Popular Posts

Tuesday, February 21, 2012

No-one told us Vietnam was this cold!


As the train pulled up in Hanoi all we could see out of the window were people dressed in puffa jackets, winter hats and scarves huddled up on the platform! Our hearts sank! We found a taxi who took us to a hotel, we checked in and guess what we did? We turned the heating on! Nipped out for something to eat at a little café that we have since eaten in everyday at some point! No more ice coffees for us, we even asked for the milk to be hot to put in them! I think we walked around for about an hour that day before the cold had got to our toes too much (still wearing flip flops as I have no other shoes) and we went back to the hotel for a sleep, again the night on the train hadn’t been the best sleep ever (but defiantly better than the bus!)

That evening we had planned to go out and watch the football (Liverpool played Brighton and trashed them 6-1, see I do take an interest!!!!) but as we’ve found in Vietnam apart form Ho Chi Minh city everywhere seems to have an 11pm curfew plus it was cold out so we got a few beers and watched it in bed, again with the heating on!!!

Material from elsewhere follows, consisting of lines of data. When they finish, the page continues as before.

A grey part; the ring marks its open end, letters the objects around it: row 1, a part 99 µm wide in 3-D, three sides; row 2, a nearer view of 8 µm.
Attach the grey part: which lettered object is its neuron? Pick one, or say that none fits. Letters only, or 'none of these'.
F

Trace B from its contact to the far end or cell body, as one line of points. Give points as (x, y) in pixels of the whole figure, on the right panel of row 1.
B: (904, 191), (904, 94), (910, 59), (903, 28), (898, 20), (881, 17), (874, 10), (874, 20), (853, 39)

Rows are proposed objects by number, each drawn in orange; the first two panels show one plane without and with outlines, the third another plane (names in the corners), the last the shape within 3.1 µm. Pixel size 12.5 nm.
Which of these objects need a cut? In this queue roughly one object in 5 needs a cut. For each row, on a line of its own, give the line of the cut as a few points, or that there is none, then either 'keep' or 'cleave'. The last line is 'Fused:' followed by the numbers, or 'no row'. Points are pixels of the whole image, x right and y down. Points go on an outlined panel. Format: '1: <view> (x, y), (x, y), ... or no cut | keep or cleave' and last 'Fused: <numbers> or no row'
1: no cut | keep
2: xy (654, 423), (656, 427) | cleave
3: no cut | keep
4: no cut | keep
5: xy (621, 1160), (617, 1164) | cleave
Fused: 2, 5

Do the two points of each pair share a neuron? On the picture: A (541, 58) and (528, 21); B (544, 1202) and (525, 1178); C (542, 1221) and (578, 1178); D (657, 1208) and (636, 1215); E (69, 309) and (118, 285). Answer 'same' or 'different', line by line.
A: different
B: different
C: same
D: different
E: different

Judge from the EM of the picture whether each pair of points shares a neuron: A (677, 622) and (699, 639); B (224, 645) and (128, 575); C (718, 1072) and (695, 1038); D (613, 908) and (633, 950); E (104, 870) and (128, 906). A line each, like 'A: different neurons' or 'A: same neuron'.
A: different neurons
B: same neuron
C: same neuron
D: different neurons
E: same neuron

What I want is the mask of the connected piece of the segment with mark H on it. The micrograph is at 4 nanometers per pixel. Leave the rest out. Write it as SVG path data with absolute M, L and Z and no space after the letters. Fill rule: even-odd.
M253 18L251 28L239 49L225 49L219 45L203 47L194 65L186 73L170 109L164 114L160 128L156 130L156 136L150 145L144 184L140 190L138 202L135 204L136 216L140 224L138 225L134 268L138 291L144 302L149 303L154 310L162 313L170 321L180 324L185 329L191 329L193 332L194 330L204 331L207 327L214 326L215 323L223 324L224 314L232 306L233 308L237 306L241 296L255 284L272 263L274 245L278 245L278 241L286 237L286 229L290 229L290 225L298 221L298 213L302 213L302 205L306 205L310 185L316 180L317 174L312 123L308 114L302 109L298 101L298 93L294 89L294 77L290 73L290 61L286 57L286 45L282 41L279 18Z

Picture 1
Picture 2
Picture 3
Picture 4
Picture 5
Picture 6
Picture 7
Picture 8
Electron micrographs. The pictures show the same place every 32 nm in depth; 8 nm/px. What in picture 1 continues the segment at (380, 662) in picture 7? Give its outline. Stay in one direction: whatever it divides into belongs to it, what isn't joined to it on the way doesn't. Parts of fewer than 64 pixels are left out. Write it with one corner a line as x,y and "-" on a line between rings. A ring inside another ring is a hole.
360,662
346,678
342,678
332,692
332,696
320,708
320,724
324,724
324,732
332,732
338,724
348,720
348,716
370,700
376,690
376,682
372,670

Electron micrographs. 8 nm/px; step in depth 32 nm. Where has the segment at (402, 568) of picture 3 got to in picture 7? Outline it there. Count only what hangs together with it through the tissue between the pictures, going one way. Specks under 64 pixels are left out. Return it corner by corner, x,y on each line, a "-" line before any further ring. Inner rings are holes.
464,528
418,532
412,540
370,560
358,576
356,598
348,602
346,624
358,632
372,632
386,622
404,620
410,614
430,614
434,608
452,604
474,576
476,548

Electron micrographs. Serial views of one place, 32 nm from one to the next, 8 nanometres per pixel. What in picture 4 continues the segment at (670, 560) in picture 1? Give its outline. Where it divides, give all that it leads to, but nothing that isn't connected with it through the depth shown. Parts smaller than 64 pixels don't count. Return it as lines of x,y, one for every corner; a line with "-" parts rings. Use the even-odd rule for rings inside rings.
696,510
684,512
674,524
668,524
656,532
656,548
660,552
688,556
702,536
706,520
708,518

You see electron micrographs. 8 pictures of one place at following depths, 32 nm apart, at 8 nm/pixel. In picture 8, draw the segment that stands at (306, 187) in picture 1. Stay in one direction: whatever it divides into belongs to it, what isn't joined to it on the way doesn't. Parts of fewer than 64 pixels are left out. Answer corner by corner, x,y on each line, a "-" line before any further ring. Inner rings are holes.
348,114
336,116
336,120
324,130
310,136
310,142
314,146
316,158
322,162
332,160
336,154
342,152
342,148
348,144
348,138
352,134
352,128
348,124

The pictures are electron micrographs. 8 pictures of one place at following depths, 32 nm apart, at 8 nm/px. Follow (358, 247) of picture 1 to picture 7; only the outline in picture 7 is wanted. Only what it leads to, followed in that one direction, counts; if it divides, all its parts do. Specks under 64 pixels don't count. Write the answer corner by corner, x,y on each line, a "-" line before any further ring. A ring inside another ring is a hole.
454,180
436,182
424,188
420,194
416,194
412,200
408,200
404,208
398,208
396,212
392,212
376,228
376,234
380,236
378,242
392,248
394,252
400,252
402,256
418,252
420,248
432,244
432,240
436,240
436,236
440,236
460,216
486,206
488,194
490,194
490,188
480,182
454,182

On Monday morning we went to the Hoa Lo Prison Museum. The prison dates back to the late 1800’s built when the French colonised Vietnam to hold and punish “political prisoner’s” (Vietnamese people who didn’t want to be under the control of the French). They even had an area in the prison where children were kept with their mothers. Many people were executed here and the guillotine used is on show, mister Alex spoke for both of us when he said, “just looking at it makes me feel uneasy”. Once the French had left Vietnam the prison was used by the Vietnamese to hold American prisoners of war during the Vietnamese War. The museum was quite keen to show how well the American soldier’s were treated showing pictures of the men playing basket ball in the yard, however we wondered how biased this actually was as the prison was sarcastically referred to as the Hanoi Hilton by the POWs.

Monday afternoon and yesterday we spent walking the streets. Everywhere is so hustle and bustle, each street looking like the last with people squatting on little stools snuggled in their puffa jackets eating soup and noodles cooked on a stove in the street. There’s the butchers that just consists of a small bench covered in meat on the corner. The women selling fruit and veg from contraptions that look like big woven scales over their shoulders, chickens in the middle of the street, propaganda shops, crabs and fish waiting to be picked for diner in washing up bowls, it’s organised chaos. On Monday afternoon we had a coffee in a café set high up so we could look over and watch the traffic and hustle below. Despite Hanoi being the capital of Vietnam it’s feel is so different to Ho Chi Minh in the south.

Yesterday we decided to join the locals- squatted on the stools in the street in front of the cathedral and ordered a coffee and some seeds we had seen all the locals eating while chatting. The ground was covered in the casings of the seeds flicked and spat out. The seeds were lovely but the coffee was soooo strong mister Alex had to finish mine for me! We then went for a run/people dodge round the lake yesterday evening, I think all the fumes and pollution by the number of traffic and bikes got to my chest, bring on the sea air again!

This morning we got up early, 7am, to go and see Ho Chi Minh himself. He’s been preserved and is open to view from 8.30am until 10.30am everyday. We were meant to go yesterday but neither of us could get to sleep so at about 1am we turned off the alarm and then obviously slept in! We qued for about 15 minutes before getting in to the building where he is. I’ve got to say he looked really good to say he’s been dead a few years, just like the pictures we’ve seen of him. He does go to Russia every year for 3 months for work but they obviously do a really good job! We walked round him in silence, he’s very well looked after and guarded, I was quite pleased when we left as all the guards with guns and bayonets were giving me the heebie jeebies!

As I write this I’m sat at our regular café with yet another cup of hot coffee, wearing the same outfit I’ve worn for the past 3 days (we only had one set of warm clothes apart from the jogging bottoms I wore to sleep in on the train and overnight bus we did last week!). So when you look at the photos on facebook no we didn’t just take photos on one day- we are just scruffbags in the same clothes ever day!!! Anyway we are out of here in 3 hours, we have a flight booked to Vientiane in Laos (the normal backpacker route is by a 30 hour bus ride however everyone we have spoken to who has done this has a horror story or 2 to tell so we thought the flights are going to be well worth it). We’ve checked the weather forecast and we should be back into our shorts by the morning, at least I hope so as I feel we are starting to smell!

Despite not being our favourite country we have enjoyed Vietnam, escaped without anything untoward happening to us and have enjoyed experiencing another country. We’re just looking forward to Laos and then back into Thailand where we can get back on the spicy curries!!!